Fragmento para leer:

Ayer, 16 de marzo, el escritor Francisco Ayala cumplió cabalmente 99 años. Podría decirse que él y Pepín Bello son los últimos supervivientes de aquella irrepetible generación del 27, aunque Bello no cuenta si aceptamos que ni escribió ni pintó nada en su vida; bastante tuvo con hacer de animador y de dicharachero compañero de viaje. Pero lo de Ayala es para quitarse el sombrero. Y es para descubrirse porque en él concurren el pensamiento, la gracia, el sarcasmo y la palabra precisa, y porque además estamos ante un testigo impagable del siglo que se nos fue, ante el hombre que nos sigue abrumando con una lucidez como recién estrenada. Sus artículos, crónicas, cuentos y novelas hablan por sí solos de la mano que los creó pero, ante todo, de lo que vieron los ojos de Paco Ayala en casi cien años de vida.

Para él, para Francisco Ayala, su propia vida está inscrita en el conjunto de su literatura, como debe ser en todo escritor que se precie. Este andaluz de Granada que vivió desde muy joven el Madrid de los 20 y los 30, al lado de Ortega y Juan Ramón, de Federico y de Alberti, de Maruja Mallo y Ernestina de Champourcin, ha sido un narrador de muchos mundos, un andarín incansable por aquella capital anterior a la guerra civil, pero también un viajero impenitente por Nueva York, Berlín y Buenos Aires. "La guerra cambió abruptamente nuestras vidas", comenta Nina Ayala, la hija del escritor. "Antes de abandonar España mi padre hubo de sufrir la pérdida del suyo y de un hermano muy joven, además de la posición profesional que ya había alcanzado. Él supo afrontar esos tristes acontecimientos con total entereza... Creo que esa fuerza interior supo trasmitírmela con su manera de ser y con su ejemplo".

Ahora, a sus 99 años, no le quedan amigos de entonces, pero sus ojos miran también por ellos, interpretan y esclarecen la compleja realidad humana como si el tiempo no hubiera pasado. Su memoria es un prodigio de datos, nombres y lugares, y su voz, entre granadina y porteña, cecea con el discreto entusiasmo de quien pide perdón por seguir viviendo, de quien pide permiso para estrenar un nuevo día.

Sección de datos:
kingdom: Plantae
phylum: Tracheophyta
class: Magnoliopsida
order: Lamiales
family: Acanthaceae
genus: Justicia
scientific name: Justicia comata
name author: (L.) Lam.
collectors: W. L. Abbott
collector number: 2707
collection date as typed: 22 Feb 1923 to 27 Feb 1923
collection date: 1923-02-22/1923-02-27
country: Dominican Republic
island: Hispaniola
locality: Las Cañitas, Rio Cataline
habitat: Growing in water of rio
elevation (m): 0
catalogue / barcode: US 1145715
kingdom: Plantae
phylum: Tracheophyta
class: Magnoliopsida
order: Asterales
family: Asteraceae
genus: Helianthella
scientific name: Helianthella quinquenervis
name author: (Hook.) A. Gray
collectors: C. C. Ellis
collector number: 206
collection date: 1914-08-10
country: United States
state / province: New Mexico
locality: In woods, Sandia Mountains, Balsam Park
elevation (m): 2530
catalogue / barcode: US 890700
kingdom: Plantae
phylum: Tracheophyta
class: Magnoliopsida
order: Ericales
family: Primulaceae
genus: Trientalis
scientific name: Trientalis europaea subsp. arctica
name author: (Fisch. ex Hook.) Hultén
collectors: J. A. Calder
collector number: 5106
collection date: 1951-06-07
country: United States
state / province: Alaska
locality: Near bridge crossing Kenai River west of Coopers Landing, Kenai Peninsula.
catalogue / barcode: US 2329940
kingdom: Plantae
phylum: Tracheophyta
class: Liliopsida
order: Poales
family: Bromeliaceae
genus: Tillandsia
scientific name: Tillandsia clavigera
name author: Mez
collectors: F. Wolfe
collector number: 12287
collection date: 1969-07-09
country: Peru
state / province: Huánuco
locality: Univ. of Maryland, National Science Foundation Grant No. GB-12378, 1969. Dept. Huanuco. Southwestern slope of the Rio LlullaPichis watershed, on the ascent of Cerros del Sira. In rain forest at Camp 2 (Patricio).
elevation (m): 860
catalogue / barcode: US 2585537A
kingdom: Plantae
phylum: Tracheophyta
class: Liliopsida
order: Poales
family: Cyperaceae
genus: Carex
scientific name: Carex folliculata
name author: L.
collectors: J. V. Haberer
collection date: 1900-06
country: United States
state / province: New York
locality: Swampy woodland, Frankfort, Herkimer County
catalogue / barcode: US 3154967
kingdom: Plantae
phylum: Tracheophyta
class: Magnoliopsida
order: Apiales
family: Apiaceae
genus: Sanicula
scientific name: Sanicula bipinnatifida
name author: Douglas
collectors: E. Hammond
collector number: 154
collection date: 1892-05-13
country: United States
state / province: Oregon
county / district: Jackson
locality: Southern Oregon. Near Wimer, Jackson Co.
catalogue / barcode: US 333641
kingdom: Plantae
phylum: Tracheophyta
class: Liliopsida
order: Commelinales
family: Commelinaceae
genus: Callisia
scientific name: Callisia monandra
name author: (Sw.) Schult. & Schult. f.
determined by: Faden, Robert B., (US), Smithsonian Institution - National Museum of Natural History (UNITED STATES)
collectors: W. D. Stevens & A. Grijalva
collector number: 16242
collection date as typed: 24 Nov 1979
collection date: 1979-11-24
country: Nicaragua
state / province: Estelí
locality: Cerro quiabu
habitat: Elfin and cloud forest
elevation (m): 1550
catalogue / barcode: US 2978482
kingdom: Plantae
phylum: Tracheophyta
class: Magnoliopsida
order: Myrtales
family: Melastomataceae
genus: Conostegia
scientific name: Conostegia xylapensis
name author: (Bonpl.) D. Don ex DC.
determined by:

Tarea propuesta 1:
Indica si cada afirmación concuerda con el fragmento sobre Francisco Ayala. Responde sí o no y cita entre comillas las palabras del fragmento que lo deciden: (a) Ayala cumplió 99 años el 16 de marzo. (b) Ayala era natural de Madrid. (c) A sus 99 años, Ayala todavía conserva amigos de aquella época.
Tarea propuesta 2:
Según el fragmento sobre Francisco Ayala, ¿qué parentesco tiene Nina Ayala con el escritor?
Tarea propuesta 3:
Reproduce sin cambios el pasaje del fragmento sobre Francisco Ayala que va desde "Ahora, a sus" hasta "un nuevo día.", estas últimas palabras incluidas.
Las entradas no intervienen en nada de esto.

Respuesta propuesta 1:
(a) Sí: "Ayer, 16 de marzo, el escritor Francisco Ayala cumplió cabalmente 99 años."
(b) No: "Este andaluz de Granada que vivió desde muy joven el Madrid de los 20 y los 30".
(c) No: "no le quedan amigos de entonces".

Respuesta propuesta 2:
Es su hija.

Respuesta propuesta 3:
Ahora, a sus 99 años, no le quedan amigos de entonces, pero sus ojos miran también por ellos, interpretan y esclarecen la compleja realidad humana como si el tiempo no hubiera pasado. Su memoria es un prodigio de datos, nombres y lugares, y su voz, entre granadina y porteña, cecea con el discreto entusiasmo de quien pide perdón por seguir viviendo, de quien pide permiso para estrenar un nuevo día.